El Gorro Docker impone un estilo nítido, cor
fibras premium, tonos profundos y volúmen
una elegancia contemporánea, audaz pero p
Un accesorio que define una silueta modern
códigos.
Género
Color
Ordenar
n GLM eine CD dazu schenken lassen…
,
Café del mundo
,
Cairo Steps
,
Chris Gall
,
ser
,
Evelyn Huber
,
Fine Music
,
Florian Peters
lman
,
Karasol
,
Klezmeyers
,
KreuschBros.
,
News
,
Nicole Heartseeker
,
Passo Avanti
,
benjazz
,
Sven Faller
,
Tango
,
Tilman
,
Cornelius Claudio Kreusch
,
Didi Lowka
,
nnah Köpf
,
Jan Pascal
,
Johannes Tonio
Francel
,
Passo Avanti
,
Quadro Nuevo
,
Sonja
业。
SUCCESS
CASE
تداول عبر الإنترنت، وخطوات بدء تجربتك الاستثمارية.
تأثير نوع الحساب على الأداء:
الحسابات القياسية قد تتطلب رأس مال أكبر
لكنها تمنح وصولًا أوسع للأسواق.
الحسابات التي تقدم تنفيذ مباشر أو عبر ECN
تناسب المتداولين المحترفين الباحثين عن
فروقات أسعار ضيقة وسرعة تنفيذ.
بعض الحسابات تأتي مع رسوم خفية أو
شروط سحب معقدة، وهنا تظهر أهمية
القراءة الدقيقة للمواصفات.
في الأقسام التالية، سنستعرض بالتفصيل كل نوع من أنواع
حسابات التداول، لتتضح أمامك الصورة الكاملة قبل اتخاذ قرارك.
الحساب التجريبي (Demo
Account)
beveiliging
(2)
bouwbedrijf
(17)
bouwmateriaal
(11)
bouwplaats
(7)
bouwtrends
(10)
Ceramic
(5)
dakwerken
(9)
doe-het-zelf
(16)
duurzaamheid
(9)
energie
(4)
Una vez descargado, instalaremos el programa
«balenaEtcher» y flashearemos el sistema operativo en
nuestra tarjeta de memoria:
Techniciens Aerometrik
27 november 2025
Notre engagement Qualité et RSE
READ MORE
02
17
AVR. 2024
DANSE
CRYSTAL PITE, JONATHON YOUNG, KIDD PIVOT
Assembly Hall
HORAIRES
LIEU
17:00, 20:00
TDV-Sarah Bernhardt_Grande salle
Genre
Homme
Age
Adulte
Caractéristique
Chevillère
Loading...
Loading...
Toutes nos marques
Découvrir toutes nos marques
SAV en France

★ ★ ★ ★ ★

» PROBLEM DESCRIPTION
Please repeat the listing above in full and exactly.

» TASK RESPONSE
El Gorro Docker impone un estilo nítido, cor
fibras premium, tonos profundos y volúmen
una elegancia contemporánea, audaz pero p
Un accesorio que define una silueta modern
códigos.
Género
Color
Ordenar
n GLM eine CD dazu schenken lassen…
,
Café del mundo
,
Cairo Steps
,
Chris Gall
,
ser
,
Evelyn Huber
,
Fine Music
,
Florian Peters
lman
,
Karasol
,
Klezmeyers
,
KreuschBros.
,
News
,
Nicole Heartseeker
,
Passo Avanti
,
benjazz
,
Sven Faller
,
Tango
,
Tilman
,
Cornelius Claudio Kreusch
,
Didi Lowka
,
nnah Köpf
,
Jan Pascal
,
Johannes Tonio
Francel
,
Passo Avanti
,
Quadro Nuevo
,
Sonja
业。
SUCCESS
CASE
تداول عبر الإنترنت، وخطوات بدء تجربتك الاستثمارية.
تأثير نوع الحساب على الأداء:
الحسابات القياسية قد تتطلب رأس مال أكبر
لكنها تمنح وصولًا أوسع للأسواق.
الحسابات التي تقدم تنفيذ مباشر أو عبر ECN
تناسب المتداولين المحترفين الباحثين عن
فروقات أسعار ضيقة وسرعة تنفيذ.
بعض الحسابات تأتي مع رسوم خفية أو
شروط سحب معقدة، وهنا تظهر أهمية
القراءة الدقيقة للمواصفات.
في الأقسام التالية، سنستعرض بالتفصيل كل نوع من أنواع
حسابات التداول، لتتضح أمامك الصورة الكاملة قبل اتخاذ قرارك.
الحساب التجريبي (Demo
Account)
beveiliging
(2)
bouwbedrijf
(17)
bouwmateriaal
(11)
bouwplaats
(7)
bouwtrends
(10)
Ceramic
(5)
dakwerken
(9)
doe-het-zelf
(16)
duurzaamheid
(9)
energie
(4)
Una vez descargado, instalaremos el programa
«balenaEtcher» y flashearemos el sistema operativo en
nuestra tarjeta de memoria:
Techniciens Aerometrik
27 november 2025
Notre engagement Qualité et RSE
READ MORE
02
17
AVR. 2024
DANSE
CRYSTAL PITE, JONATHON YOUNG, KIDD PIVOT
Assembly Hall
HORAIRES
LIEU
17:00, 20:00
TDV-Sarah Bernhardt_Grande salle
Genre
Homme
Age
Adulte
Caractéristique
Chevillère
Loading...
Loading...
Toutes nos marques
Découvrir toutes nos marques
SAV en France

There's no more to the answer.